(Beginning of RAW DATA)

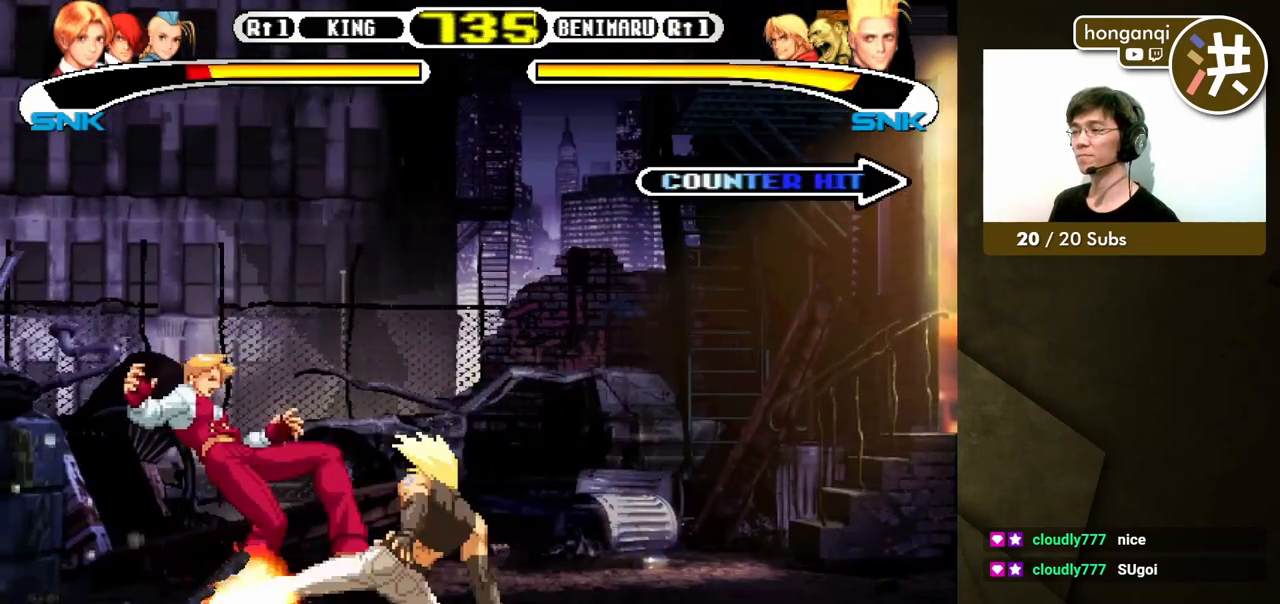
{"buttons": [], "events": []}
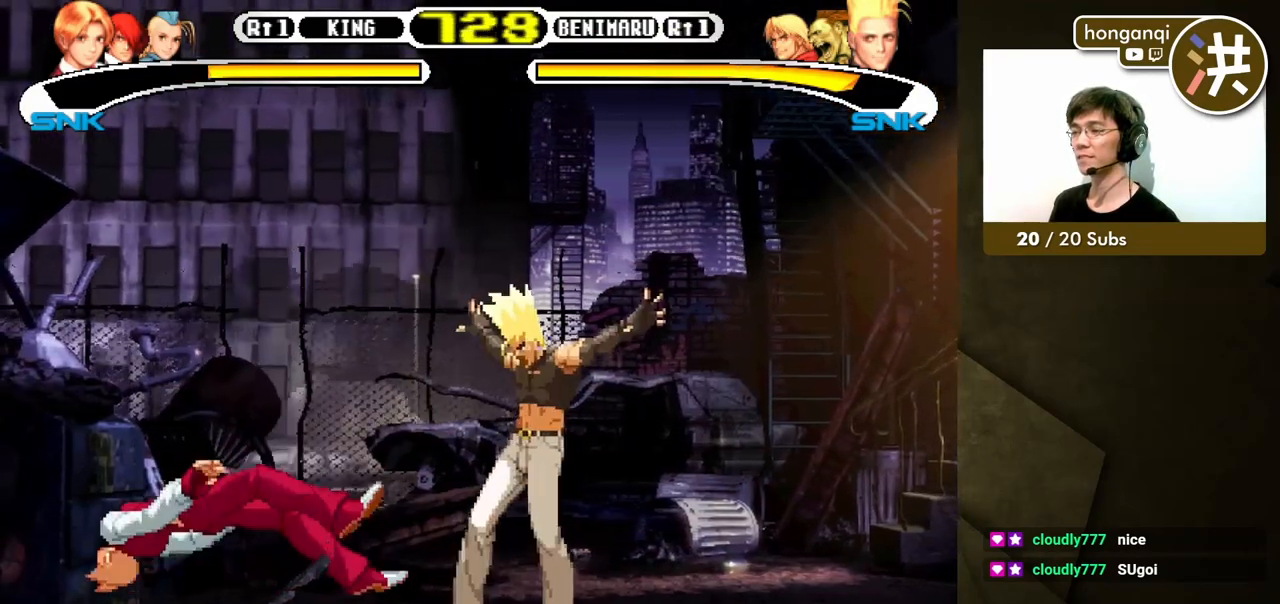
{"buttons": ["DPAD_DOWN"], "events": [[333, "DPAD_LEFT", "down"], [383, "DPAD_UP", "down"], [400, "DPAD_UP", "up"], [433, "DPAD_DOWN", "down"], [450, "DPAD_LEFT", "up"]]}
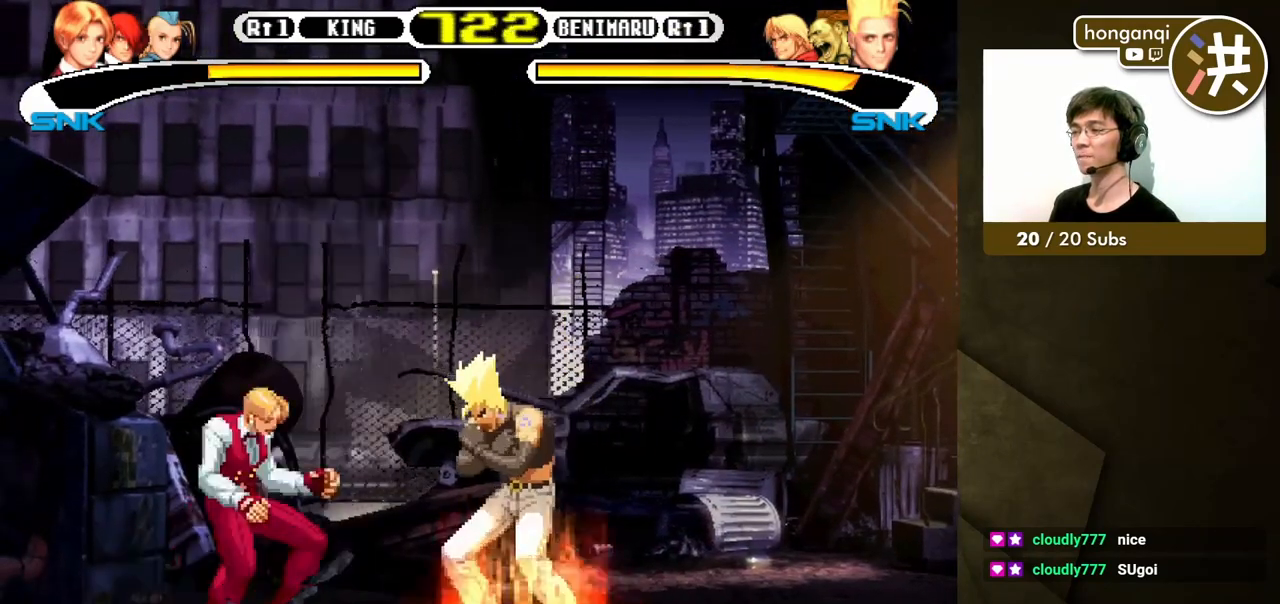
{"buttons": [], "events": [[17, "DPAD_LEFT", "down"], [33, "A", "down"], [50, "DPAD_DOWN", "up"], [133, "DPAD_LEFT", "up"], [150, "A", "up"]]}
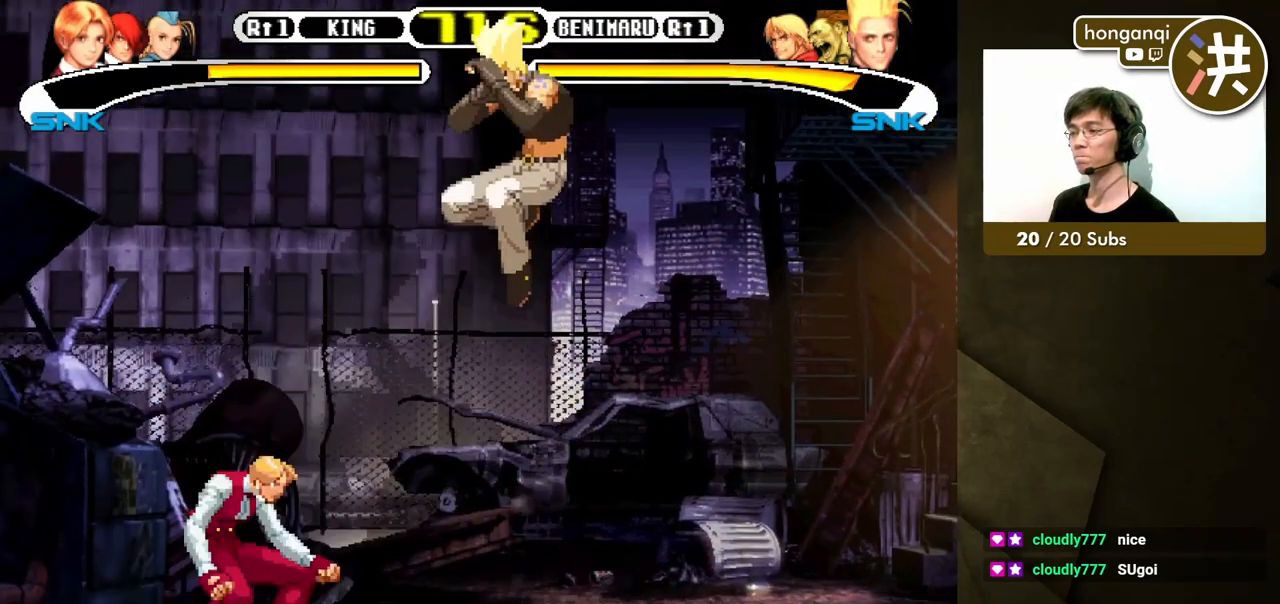
{"buttons": ["DPAD_LEFT"], "events": [[150, "DPAD_LEFT", "down"]]}
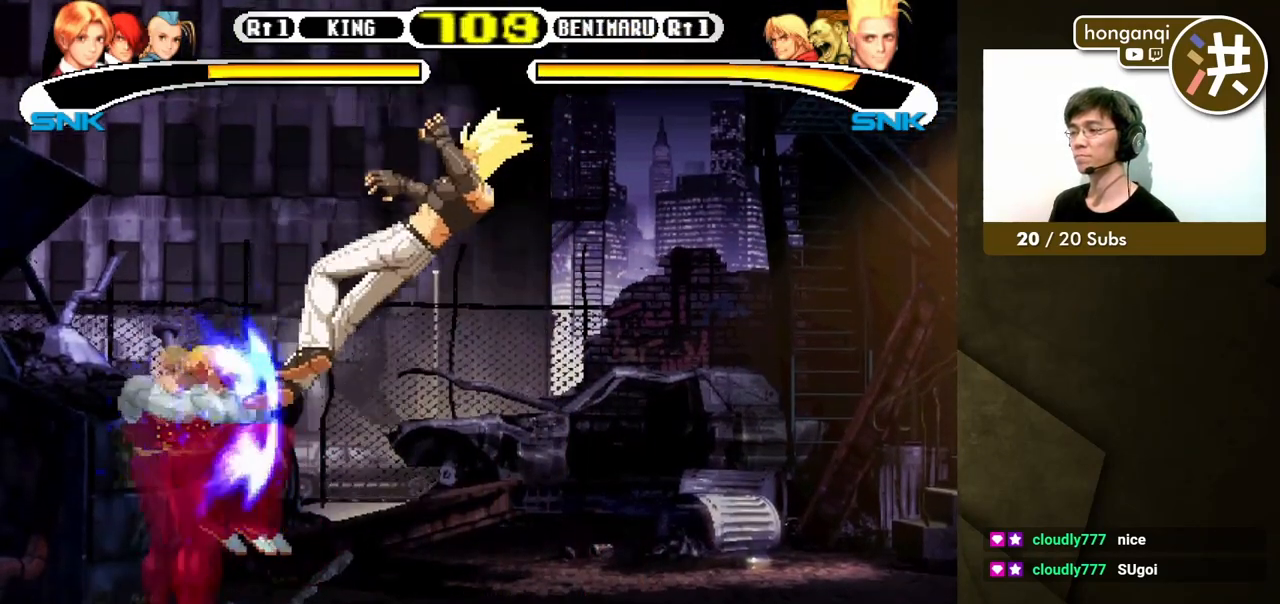
{"buttons": ["A", "X"], "events": [[17, "DPAD_DOWN", "down"], [383, "DPAD_DOWN", "up"], [383, "DPAD_LEFT", "up"], [450, "A", "down"], [450, "X", "down"]]}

(End of RAW DATA)

## EXERCISE DIRECTIONS
Return the records word for word, leaving every picture out of the copy.

## FINAL ANSWER
{"buttons": [], "events": []}
{"buttons": ["DPAD_DOWN"], "events": [[333, "DPAD_LEFT", "down"], [383, "DPAD_UP", "down"], [400, "DPAD_UP", "up"], [433, "DPAD_DOWN", "down"], [450, "DPAD_LEFT", "up"]]}
{"buttons": [], "events": [[17, "DPAD_LEFT", "down"], [33, "A", "down"], [50, "DPAD_DOWN", "up"], [133, "DPAD_LEFT", "up"], [150, "A", "up"]]}
{"buttons": ["DPAD_LEFT"], "events": [[150, "DPAD_LEFT", "down"]]}
{"buttons": ["A", "X"], "events": [[17, "DPAD_DOWN", "down"], [383, "DPAD_DOWN", "up"], [383, "DPAD_LEFT", "up"], [450, "A", "down"], [450, "X", "down"]]}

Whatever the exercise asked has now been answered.